Ying-ying almost looked up. Big Treasure never neglected to mention that if she pleased Shao-ye in bed, he might raise her to an official concubine. But she had always considered that line so much deception, meant to make her think she might get more than Shao-ye’s dubious lovemaking.

“After all, he took you in, so he is responsible for you. I will convince him that once he gives you to me, I will reform my ways and devote myself to my studies. I don’t see why the solution shouldn’t appeal to him.”

She was thunderstruck. There was a certain twisted logic to Shao-ye’s reasoning. What if Da-ren indeed came to see the matter from this point of view?

“Bai Gu-niang is shy.” He moved closer and whispered in her ear. “But I can see she is secretly pleased with this idea. If we are to be united sooner or later, why not come with me today and learn a few of the pleasures of the bedchamber?”

Her nails dug into her palms. “I dare not, Young Master. My amah would beat me if I were late home.”

He lifted a braid of her hair. “Surely she will understand if you say I detained you.”

“She has her orders directly from Da-ren himself to strictly watch my every step. I’m afraid she’ll yield only when he commands differently.”

The lordling tore off an embroidered amulet sachet he wore at his waist and hurled it against the nearest wall. “Da-ren! Da-ren! My whole life I’ve had to listen to him. Everything I want, he stands in my way.”

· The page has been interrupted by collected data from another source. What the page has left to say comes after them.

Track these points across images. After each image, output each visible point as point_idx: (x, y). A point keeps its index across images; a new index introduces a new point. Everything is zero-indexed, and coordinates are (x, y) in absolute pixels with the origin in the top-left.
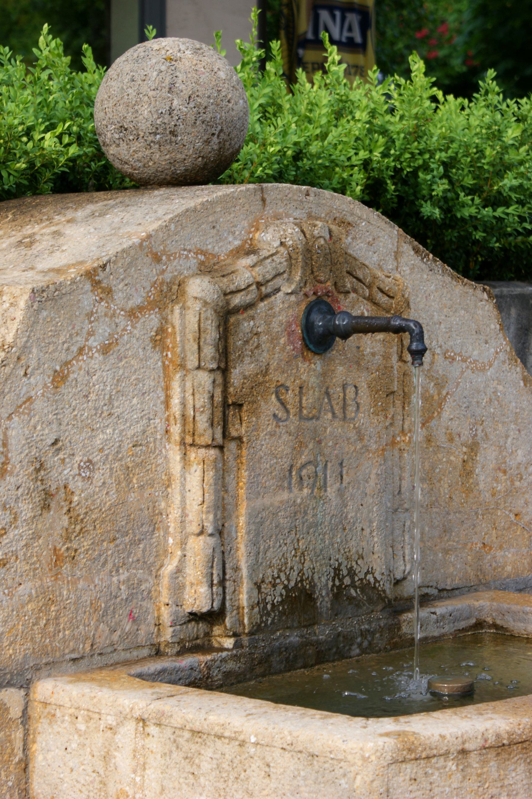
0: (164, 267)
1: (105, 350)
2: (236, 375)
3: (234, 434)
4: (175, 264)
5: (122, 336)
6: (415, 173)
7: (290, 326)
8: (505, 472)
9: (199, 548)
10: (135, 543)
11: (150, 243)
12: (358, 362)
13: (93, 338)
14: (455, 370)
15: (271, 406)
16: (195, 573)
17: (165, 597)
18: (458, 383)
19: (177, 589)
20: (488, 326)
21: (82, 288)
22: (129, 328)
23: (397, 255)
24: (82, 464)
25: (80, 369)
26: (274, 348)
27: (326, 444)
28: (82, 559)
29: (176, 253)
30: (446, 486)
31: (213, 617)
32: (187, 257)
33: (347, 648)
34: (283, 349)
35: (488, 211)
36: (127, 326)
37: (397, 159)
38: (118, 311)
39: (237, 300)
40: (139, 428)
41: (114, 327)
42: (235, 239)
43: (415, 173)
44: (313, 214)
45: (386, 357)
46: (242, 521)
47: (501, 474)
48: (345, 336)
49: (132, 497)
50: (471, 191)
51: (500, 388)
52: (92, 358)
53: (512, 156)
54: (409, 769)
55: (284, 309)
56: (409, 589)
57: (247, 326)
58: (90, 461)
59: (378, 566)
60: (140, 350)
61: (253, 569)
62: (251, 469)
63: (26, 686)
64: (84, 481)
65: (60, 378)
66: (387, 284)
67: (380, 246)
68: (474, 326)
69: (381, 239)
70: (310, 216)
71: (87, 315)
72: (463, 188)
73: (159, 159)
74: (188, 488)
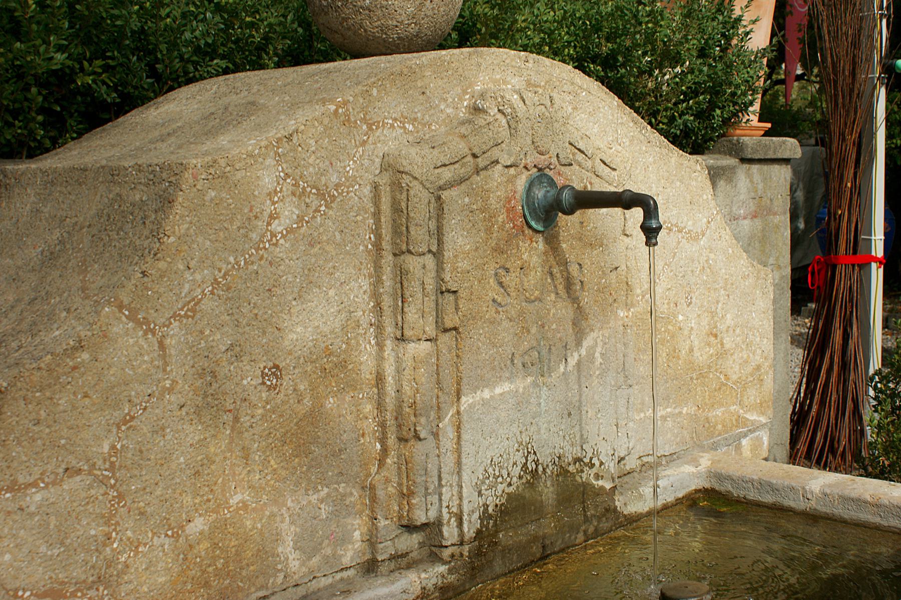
0: (365, 138)
3: (449, 324)
4: (378, 134)
5: (314, 217)
7: (509, 202)
8: (716, 336)
11: (348, 110)
13: (277, 221)
18: (675, 254)
20: (701, 196)
21: (262, 163)
22: (323, 208)
24: (267, 370)
25: (261, 258)
26: (493, 225)
27: (549, 327)
29: (379, 122)
30: (664, 355)
32: (392, 126)
33: (573, 537)
34: (502, 228)
36: (321, 206)
38: (309, 189)
41: (304, 208)
42: (448, 106)
44: (532, 81)
47: (713, 339)
51: (712, 256)
52: (276, 245)
56: (631, 463)
58: (276, 367)
60: (337, 233)
64: (269, 390)
68: (689, 197)
69: (602, 110)
70: (529, 83)
71: (269, 194)
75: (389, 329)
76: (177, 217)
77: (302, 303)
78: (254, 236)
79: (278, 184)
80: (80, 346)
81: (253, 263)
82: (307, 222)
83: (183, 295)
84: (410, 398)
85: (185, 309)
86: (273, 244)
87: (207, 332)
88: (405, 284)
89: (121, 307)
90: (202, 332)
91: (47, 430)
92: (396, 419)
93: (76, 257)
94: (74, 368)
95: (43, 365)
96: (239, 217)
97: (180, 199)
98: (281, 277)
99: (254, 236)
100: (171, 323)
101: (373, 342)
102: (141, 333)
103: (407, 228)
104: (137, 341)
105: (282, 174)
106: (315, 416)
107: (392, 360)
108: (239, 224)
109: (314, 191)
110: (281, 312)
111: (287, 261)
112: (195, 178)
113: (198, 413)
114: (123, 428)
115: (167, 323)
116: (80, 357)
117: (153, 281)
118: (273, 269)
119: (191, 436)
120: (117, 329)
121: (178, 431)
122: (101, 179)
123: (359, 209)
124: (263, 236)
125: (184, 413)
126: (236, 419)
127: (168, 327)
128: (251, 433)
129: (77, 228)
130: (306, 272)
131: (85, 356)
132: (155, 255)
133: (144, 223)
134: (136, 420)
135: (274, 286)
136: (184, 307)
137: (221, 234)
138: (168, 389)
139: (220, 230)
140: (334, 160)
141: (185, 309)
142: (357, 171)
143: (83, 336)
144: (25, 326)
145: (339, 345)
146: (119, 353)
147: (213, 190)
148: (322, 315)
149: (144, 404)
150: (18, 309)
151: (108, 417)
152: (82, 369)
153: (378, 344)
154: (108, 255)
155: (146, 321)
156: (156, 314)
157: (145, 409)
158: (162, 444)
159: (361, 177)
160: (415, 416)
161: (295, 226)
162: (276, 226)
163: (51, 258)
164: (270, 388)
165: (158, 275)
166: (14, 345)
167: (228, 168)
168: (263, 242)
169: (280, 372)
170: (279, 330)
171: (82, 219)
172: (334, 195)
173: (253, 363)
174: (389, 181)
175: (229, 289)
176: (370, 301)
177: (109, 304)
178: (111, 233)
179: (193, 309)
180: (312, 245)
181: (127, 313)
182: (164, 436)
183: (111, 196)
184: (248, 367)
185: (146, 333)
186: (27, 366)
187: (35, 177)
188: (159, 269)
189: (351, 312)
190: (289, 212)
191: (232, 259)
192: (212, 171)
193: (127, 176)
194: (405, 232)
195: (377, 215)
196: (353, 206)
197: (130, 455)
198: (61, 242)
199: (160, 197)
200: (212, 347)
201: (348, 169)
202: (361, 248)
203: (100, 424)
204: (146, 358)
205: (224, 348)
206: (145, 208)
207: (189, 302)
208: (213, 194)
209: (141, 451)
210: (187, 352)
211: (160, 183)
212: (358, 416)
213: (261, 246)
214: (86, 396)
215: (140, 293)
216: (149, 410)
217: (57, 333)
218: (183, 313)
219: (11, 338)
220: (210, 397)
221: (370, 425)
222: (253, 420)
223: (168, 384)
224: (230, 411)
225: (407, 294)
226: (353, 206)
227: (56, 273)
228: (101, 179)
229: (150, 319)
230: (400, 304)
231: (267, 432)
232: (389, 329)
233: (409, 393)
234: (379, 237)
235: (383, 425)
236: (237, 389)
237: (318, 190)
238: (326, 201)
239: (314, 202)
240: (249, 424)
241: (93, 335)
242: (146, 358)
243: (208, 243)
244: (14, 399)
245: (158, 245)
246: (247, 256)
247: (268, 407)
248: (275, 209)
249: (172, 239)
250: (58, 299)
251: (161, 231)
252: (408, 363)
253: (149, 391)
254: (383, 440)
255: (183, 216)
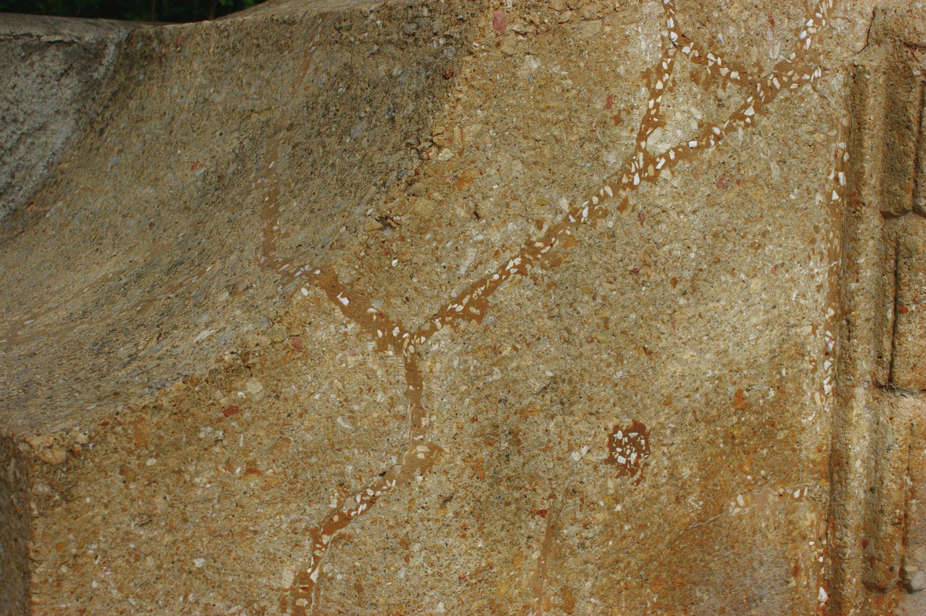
5: (731, 129)
13: (658, 132)
21: (636, 10)
22: (750, 112)
24: (619, 435)
25: (623, 207)
36: (746, 106)
38: (724, 71)
52: (653, 180)
58: (639, 427)
60: (773, 165)
71: (646, 75)
75: (864, 366)
76: (460, 108)
77: (698, 303)
78: (612, 158)
79: (666, 55)
80: (244, 365)
81: (606, 214)
82: (718, 138)
83: (463, 271)
84: (897, 506)
85: (465, 301)
86: (649, 179)
87: (507, 351)
88: (906, 277)
89: (333, 288)
90: (496, 350)
91: (168, 538)
92: (865, 544)
93: (262, 186)
94: (231, 411)
95: (165, 402)
96: (584, 117)
97: (467, 72)
98: (659, 246)
99: (612, 158)
100: (434, 328)
101: (828, 388)
102: (371, 345)
103: (917, 162)
104: (363, 364)
105: (674, 36)
106: (704, 532)
107: (864, 426)
108: (583, 132)
109: (734, 75)
110: (655, 317)
111: (673, 214)
112: (500, 28)
113: (478, 515)
114: (326, 539)
115: (427, 327)
116: (243, 388)
117: (402, 239)
118: (645, 230)
119: (461, 560)
120: (322, 334)
121: (436, 550)
122: (317, 39)
123: (820, 119)
124: (629, 160)
125: (450, 514)
126: (553, 530)
127: (428, 335)
128: (579, 559)
129: (270, 131)
130: (709, 239)
131: (255, 387)
132: (410, 184)
133: (392, 119)
134: (352, 524)
135: (646, 264)
136: (463, 295)
137: (546, 151)
138: (421, 462)
139: (545, 141)
140: (776, 15)
141: (465, 301)
142: (821, 41)
143: (252, 344)
144: (151, 315)
145: (762, 391)
146: (326, 386)
147: (536, 56)
148: (734, 328)
149: (370, 492)
150: (148, 280)
151: (294, 516)
152: (247, 415)
153: (836, 393)
154: (318, 181)
155: (384, 321)
156: (405, 308)
157: (372, 502)
158: (401, 575)
159: (828, 54)
160: (905, 542)
161: (693, 144)
162: (658, 143)
163: (218, 185)
164: (624, 470)
165: (413, 227)
166: (123, 352)
167: (569, 13)
168: (628, 173)
169: (646, 438)
170: (649, 353)
171: (277, 114)
172: (772, 87)
173: (593, 419)
174: (884, 64)
175: (555, 264)
176: (828, 305)
177: (310, 281)
178: (327, 140)
179: (479, 301)
180: (722, 185)
181: (345, 301)
182: (407, 559)
183: (334, 69)
184: (583, 426)
185: (381, 347)
186: (133, 402)
187: (207, 41)
188: (415, 213)
189: (789, 326)
190: (683, 116)
191: (564, 204)
192: (535, 16)
193: (363, 30)
194: (911, 170)
195: (855, 133)
196: (808, 112)
197: (335, 595)
198: (240, 158)
199: (427, 67)
200: (515, 381)
201: (803, 34)
202: (819, 198)
203: (278, 530)
204: (380, 397)
205: (538, 386)
206: (397, 90)
207: (474, 287)
208: (534, 64)
209: (359, 588)
210: (463, 388)
211: (428, 40)
212: (789, 534)
213: (625, 180)
214: (252, 469)
215: (376, 263)
216: (380, 503)
217: (205, 334)
218: (459, 308)
219: (122, 338)
220: (505, 483)
221: (811, 551)
222: (585, 534)
223: (421, 452)
224: (542, 513)
225: (907, 296)
226: (808, 112)
227: (223, 216)
228: (317, 39)
229: (393, 318)
230: (890, 315)
231: (610, 559)
232: (864, 366)
233: (895, 496)
234: (856, 178)
235: (835, 554)
236: (559, 470)
237: (743, 73)
238: (757, 97)
239: (734, 97)
240: (577, 540)
241: (273, 343)
242: (380, 397)
243: (520, 167)
244: (101, 469)
245: (416, 163)
246: (595, 200)
247: (619, 508)
248: (656, 106)
249: (446, 154)
250: (219, 265)
251: (425, 135)
252: (896, 437)
253: (383, 466)
254: (834, 584)
255: (471, 106)
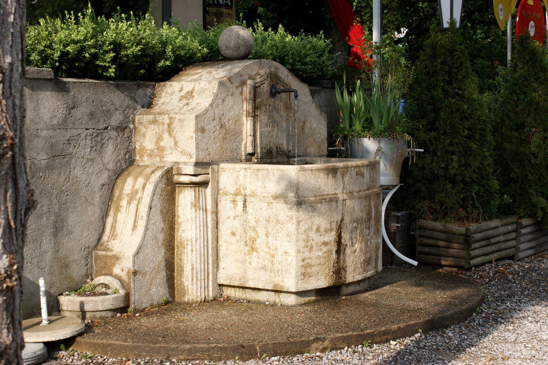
1: (232, 95)
2: (257, 101)
6: (284, 57)
9: (250, 139)
10: (237, 137)
12: (281, 100)
14: (300, 104)
15: (264, 109)
16: (249, 144)
17: (243, 149)
19: (246, 148)
23: (288, 76)
28: (228, 139)
31: (252, 154)
35: (303, 67)
37: (279, 53)
39: (257, 85)
40: (237, 112)
43: (284, 57)
45: (286, 99)
46: (258, 134)
48: (279, 93)
49: (237, 127)
50: (298, 62)
53: (308, 53)
54: (302, 172)
55: (266, 88)
57: (259, 90)
59: (285, 147)
61: (261, 144)
62: (260, 122)
63: (218, 165)
65: (224, 101)
66: (286, 82)
67: (284, 73)
72: (296, 61)
73: (235, 54)
74: (247, 125)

Ying-ying took an involuntary step back. An old man came running—one of Da-ren’s advisers. “Young Master, here you are. I’ve been looking for you everywhere. Please come back. Otherwise what will I say when Da-ren asks where you are?”

Shao-ye’s face contorted in rage. “If he asks, tell him I’m in the shithouse. Or am I not even allowed that anymore?”

The old man did not even blanch. Presumably it was not the first time he had heard such language from Shao-ye. Shao-ye hurled another string of abuses, but in the end left with the older man: It would not be wise for him to further antagonize Da-ren.

Ying-ying exhaled. She hoped Shao-ye would get caught being absent. And then Da-ren would be in no mood to listen to him ask for Ying-ying.

On the other hand, he could point out that Ying-ying had become a dire distraction for him, and that actually having her in his bedroom would be the best way to help him concentrate on more important matters.

She pressed her fingers into her temples. No wonder grown-ups had headaches. Life itself was beginning to seem one unending headache.

Amah was standing outside the gate of their courtyard, waiting for her. She took one look at Ying-ying and sighed softly. “Come in fast. Your lunch is getting cold.”

Only after Ying-ying began eating did she ask, “Young Master’s minions got hold of you today?”